## WHAT YOU NEED TO DO
Below are entries to examine: work out how many lines contain the word "skin", and give only that number.

** EXERCISE DATA follows **

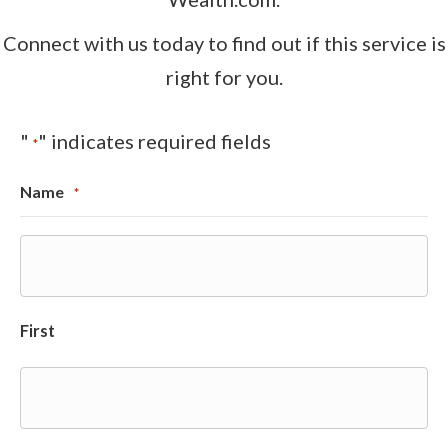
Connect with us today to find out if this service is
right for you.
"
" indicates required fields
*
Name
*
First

** End of EXERCISE DATA **
** EXERCISE DATA follows **

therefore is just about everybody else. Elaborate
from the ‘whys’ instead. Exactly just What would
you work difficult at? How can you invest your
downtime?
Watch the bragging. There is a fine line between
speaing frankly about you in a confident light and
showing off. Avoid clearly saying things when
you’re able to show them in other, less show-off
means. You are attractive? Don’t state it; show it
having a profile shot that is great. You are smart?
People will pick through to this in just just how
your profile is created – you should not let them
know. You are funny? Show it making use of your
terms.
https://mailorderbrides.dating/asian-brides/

** End of EXERCISE DATA **
** EXERCISE DATA follows **

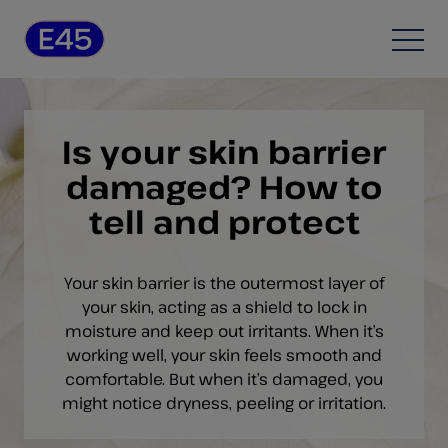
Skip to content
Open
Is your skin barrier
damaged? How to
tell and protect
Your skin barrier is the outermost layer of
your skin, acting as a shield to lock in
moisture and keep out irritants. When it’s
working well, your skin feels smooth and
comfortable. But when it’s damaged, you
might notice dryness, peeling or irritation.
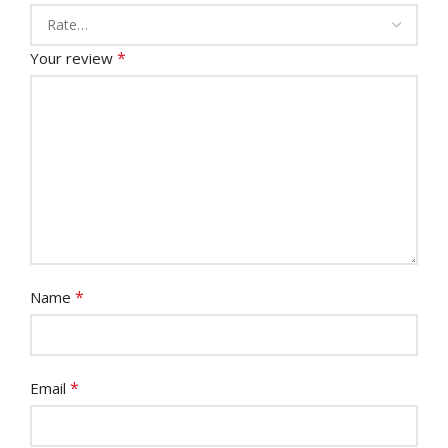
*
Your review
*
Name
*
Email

** End of EXERCISE DATA **

## OUTPUT FOR THIS EXERCISE
4